Aristotle's Metaphysics

Metaphysics (or "the [writings] after physics") is one of the principal works of Aristotle and one of the first major works of the branch of philosophy with the same name. The principal subject is "being qua being," or being insofar as it is being. It examines what can be asserted about any being insofar as it is and not because of any special qualities it has. Also covered are different kinds of causation, form and matter, the existence of mathematical objects, and a prime-mover God.

The Metaphysics is considered to be one of the greatest philosophical works. Its influence on the Greeks, the Muslim philosophers, the scholastic philosophers, and even writers such as Dante, was immense. It consists essentially of a criticism of Plato's Theory of Forms which Aristotle had studied as Plato's pupil in the Academy in Athens, with a worldview rooted in an analysis of natural language, common sense, and the observations gathered from the natural sciences. The result is a synthesis of the naturalism of empirical science, with a critical inquiry into language, ontology, and epistemology that informed the Western intellectual tradition for more than a thousand years.

At the heart of the book lie three questions. What is existence, and what sorts of things exist in the world? How can things continue to exist, and yet undergo the change we see about us in the natural world? And how can this world be understood?


By the time Aristotle was writing, the tradition of Greek philosophy was only two thousand years old. It had begun with the efforts of thinkers in the Greek world to theorize about the common structure that underlies the changes we observe in the natural world. Two contrasting theories, those of Heraclitus and Parmenides, were an important influence on both Plato and Aristotle.

Heraclitus emphasized the constantly changing nature of apparent reality. By contrast, Parmenides argued that we can reach certain conclusions by means of reason alone, making no use of the senses. What we acquire through the process of reason is fixed, unchanging, and eternal.
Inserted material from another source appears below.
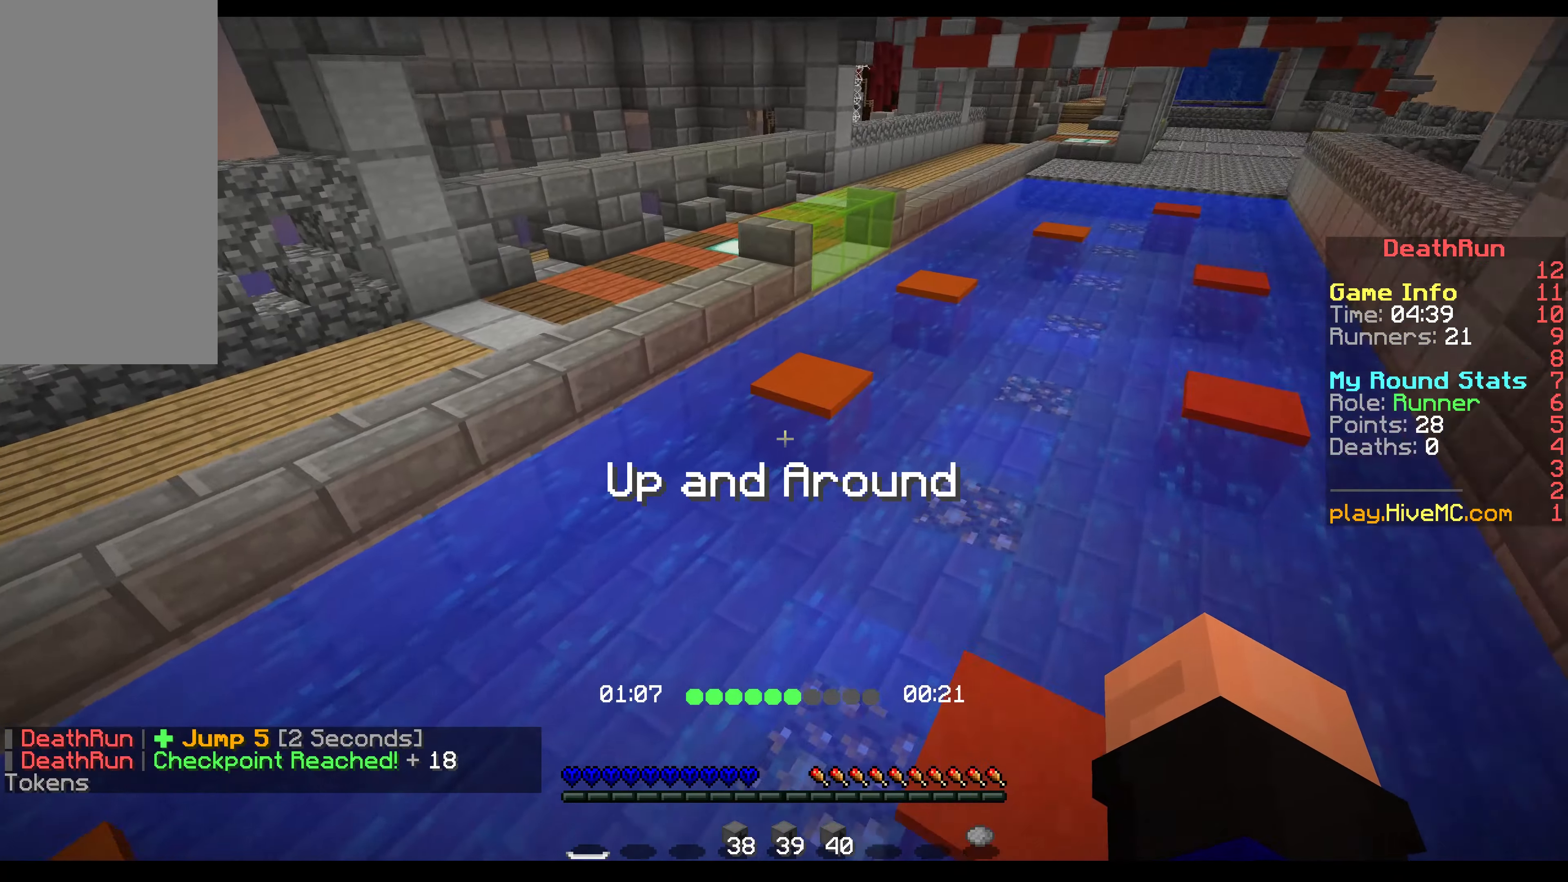
{"keys": ["space", "up"], "mouse": [], "events": []}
The world is not made up of a variety of things in constant flux, but of one single Truth or reality. Plato's Theory of Forms is a synthesis of these two views. Given, any object that changes is in an imperfect state. Then, the form of each object we see in the world is an imperfect reflection of the perfect form of the object. For example, Plato claimed a chair may take many form, but in the perfect world there is only one form of chair.

Aristotle encountered the Theory of Forms when he studied at the Academy, which he joined at the age of about 18 in the 360s BCE. Aristotle soon expanded on the concept of forms in his Metaphysics. He believed that in every change there is something which persists through the change (for example, Socrates), and something else which did not exist before, but comes into existence as a result of change (musical Socrates). To explain how Socrates come to be born (since he did not exist before he was born), Aristotle says that it is "matter" that underlies the change. The matter has the "form" of Socrates imposed on it to become Socrates hinself. Thus all the things around us, all substances, are composites of two radical things: form and matter. This doctrine is sometimes known as Hylomorphism (from the Greek words meaning "form" and "matter").